WKAR's Melissa Benmark spoke with conductor Leon Gregorian about the next MSU Symphony Orchestra concert, which features a new Tuba Concerto by MSU professor Ron Newman.
LEON GREGORIAN: It will be a world premiere with Phillip Sinder as our soloist. It's a very, very interesting work. And with Phillip Sinder, actually, it features the percussion section, four wonderful percussion players who really add a lot of flavor to this piece.
It's very interesting. Usually the three movements that we normally associate with concertos, they're like, Allegro, Adagio, or Vivace. Now, Ron Newman writes, "First Movement: Interactions, Resulting Reactions." Second movement is "Clarity with a Touch of Nostalgia" Three: "Maynard Ferguson Played the Valve Trombone." So, it's, there's a certain amount of humor in this and virtuoso work, but very listenable.
MELISSA BENMARK: Because a concerto for an instrument like a tuba is so unusual, what do you think can take that from being something that people sort of regard as a novelty, to being something that people just really stop thinking about as unusual and just get into and enjoy the piece.
GREGORIAN: Well, first of all, normally when you hear the tuba, you always hear the tuba in the middle of the low range. In the concerto, you hear the high range. I never realized how beautiful the high range really is, and the sound is, I would say, close to the French horn sound, but a little more weight to it. I think more people should write for the tuba. I think it's a very poetic instrument.

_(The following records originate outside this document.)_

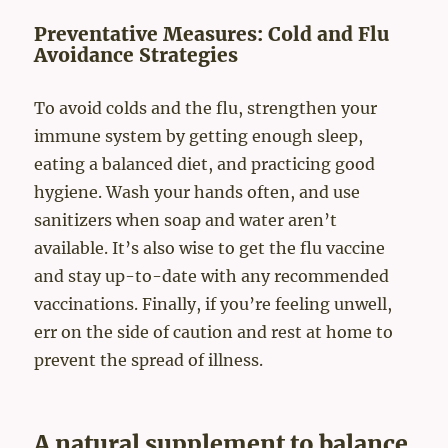
Preventative Measures: Cold and Flu
Avoidance Strategies
To avoid colds and the flu, strengthen your
immune system by getting enough sleep,
eating a balanced diet, and practicing good
hygiene. Wash your hands often, and use
sanitizers when soap and water aren’t
available. It’s also wise to get the flu vaccine
and stay up-to-date with any recommended
vaccinations. Finally, if you’re feeling unwell,
err on the side of caution and rest at home to
prevent the spread of illness.
A natural supplement to balance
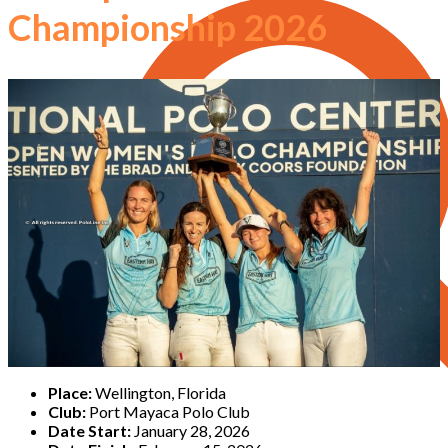
Championship 2026
Place:
Wellington, Florida
Club:
Port Mayaca Polo Club
Date Start:
January 28, 2026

BENMARK: You also have (Ravel's) "Daphnis and Chloe" on the program, which strikes me as being difficult, perhaps, in the sense that it is just so, rhythmically, just sort of floats in places. Tell me about the experience of conducting that.
GREGORIAN: Well, the second half is all Impressionistic, with the Debussy "Nocturnes" and then Maurice Ravel, "Daphnis and Chloe: Suite #2," which of course is from the ballet, and the most often three movements that is played in a concert version of it.
It is very challenging, not so much for the conductor but the soloists and the orchestra members. Because there's very soloistic writing in the woodwinds. Great imitation of birds, and the Sunrise, the Pantomime and then the General Dance. I mean, he doesn't stop, it, you know, it just gets more adventurous as it goes on, and so on.
So, it's really a virtuoso work for the entire orchestra, and there is no secondary role. Everybody is a soloist, you know. And I think that's what makes it so exciting. Plus, the fact that Ravel is such an incredible orchestrator. When he says "Sunrise," you do hear, and you visualize the sunrise. Even though you don't see it, you know that's what that is. And that's generally...the excitement is just unbelievable.
BENMARK: Can you tell when you're playing the music of someone who was primarily a single instrumentalist, versus someone who's so noted for orchestrations like Ravel. Can you tell that there's a love of the orchestra as an instrument?
GREGORIAN: Oh, I think so. I think so. You know, the Russians, I will say Rimsky-Korsakov. The French will say Debussy, Ravel. You know, Americans will probably say Copland and Bernstein. So, there is a difference, there is a difference, and a pleasant difference. You know, you really see them at their very best. Because not only do they write good melodies, good rhythm, what have you, but their imagination is unbelievable, just unbelievable. And what they can do with a few instruments is just beyond me.